Although of Course You End Up Becoming Yourself

A Road Trip With David Foster Wallace

By David Lipsky

(Amazon)

Overview:

A biography in five days, Although Of Course You End Up Becoming Yourself is David Foster Wallace as few experienced this great American writer. Told in his own words, here is Wallace’s own story, and his astonishing, humane, alert way of looking at the world; here are stories of being a young writer—of being young generally—trying to knit together your ideas of who you should be and who other people expect you to be, and of being young in March of 1996. And of what it was like to be with and—as he tells it—what it was like to become David Foster Wallace.

Favorite Quote:

The parts of me that used to think I was different or smarter or whatever, almost made me die.

Other Quotes:

- And I think that the ultimate way you and I get lucky is if you have some success early in life, you get to find out early it doesn't mean anything. Which means you get to start early the work of figuring out what does mean something.

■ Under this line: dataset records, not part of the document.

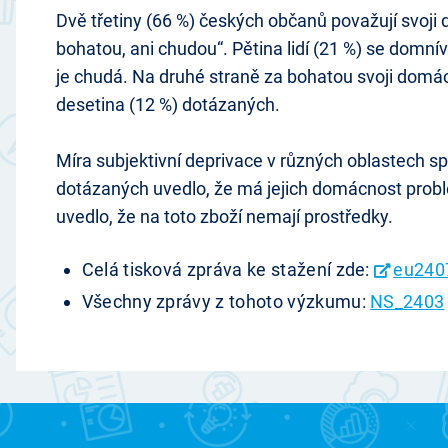
Dvě třetiny (66 %) českých občanů považují svoji
bohatou, ani chudou“. Pětina lidí (21 %) se domní
je chudá. Na druhé straně za bohatou svoji domác
desetina (12 %) dotázaných.
Míra subjektivní deprivace v různých oblastech spo
dotázaných uvedlo, že má jejich domácnost problé
uvedlo, že na toto zboží nemají prostředky.
Celá tisková zpráva ke stažení zde:
eu240
Všechny zprávy z tohoto výzkumu:
NS_2403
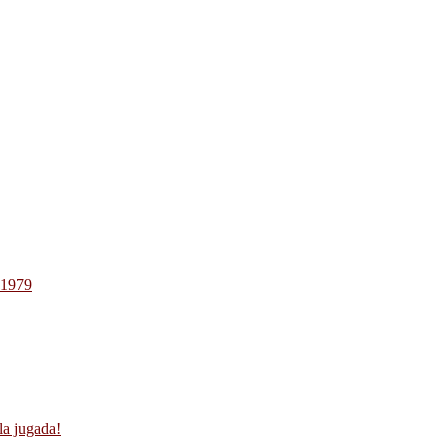
-1979
la jugada!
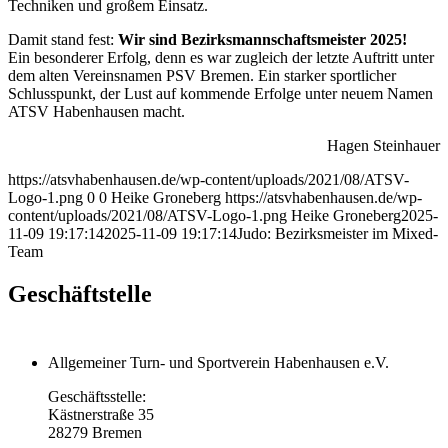
Techniken und großem Einsatz.
Damit stand fest:
Wir sind Bezirksmannschaftsmeister 2025!
Ein besonderer Erfolg, denn es war zugleich der letzte Auftritt unter
dem alten Vereinsnamen PSV Bremen. Ein starker sportlicher
Schlusspunkt, der Lust auf kommende Erfolge unter neuem Namen
ATSV Habenhausen macht.
Hagen Steinhauer
https://atsvhabenhausen.de/wp-content/uploads/2021/08/ATSV-
Logo-1.png
0
0
Heike Groneberg
https://atsvhabenhausen.de/wp-
content/uploads/2021/08/ATSV-Logo-1.png
Heike Groneberg
2025-
11-09 19:17:14
2025-11-09 19:17:14
Judo: Bezirksmeister im Mixed-
Team
Geschäftstelle
Allgemeiner Turn- und Sportverein Habenhausen e.V.
Geschäftsstelle:
Kästnerstraße 35
28279 Bremen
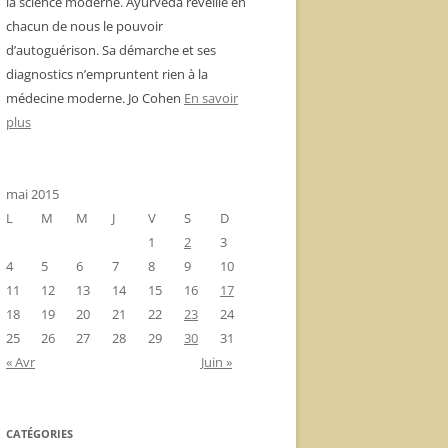
la science moderne. Ayurvéda réveille en
chacun de nous le pouvoir
d’autoguérison. Sa démarche et ses
diagnostics n’empruntent rien à la
médecine moderne. Jo Cohen
En savoir
plus
mai 2015
L
M
M
J
V
S
D
1
2
3
4
5
6
7
8
9
10
11
12
13
14
15
16
17
18
19
20
21
22
23
24
25
26
27
28
29
30
31
« Avr
Juin »
CATÉGORIES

- For us, it's gonna be that at, at a certain point, that we're either gonna have to put away childish things and discipline ourself about how much time do I spend being passively entertained? And how much time do I spend doing stuff that actually isn't all that much fun minute by minute, but that builds certain muscles in me as a grown-up and a human being.

- I think it's-I mean I think the whole thing is an enormous game of Little Red Riding Hood, and you're trying to find what's just right. And you, you know-what is it?-you can't find the middle till you hit both walls? You know? The thing that really scares me about this country and again, I'd want you to stress, I'm a private citizen, I am not a pundit. Is I think we're really setting ourselves up for repression and fascism. I think our hunger, our hunger to have somebody else tell us what to do-or for some sort of certainty, or something to steer by-is getting so bad, um, that I think it's, there's even a, Hayek's Road to Serfdom, I mean, makes a similar argument economically. But I think, you know, in Pat Buchanan, in Rush Limbaugh, there are rumbles on the Western horizon, you know. And that it's going to be, that the next few decades are going to be really scary. Particularly if things get economically shaky, and people for instance-people who've never been hungry before, might be hungry or might be cold.

- I think somebody who's been in a suicide ward is either way better prepared or way less well prepared. Because I mean, I don't think we ever change. I mean I'm sure there are still those same parts of me. I've just got to find a way to not let them drive.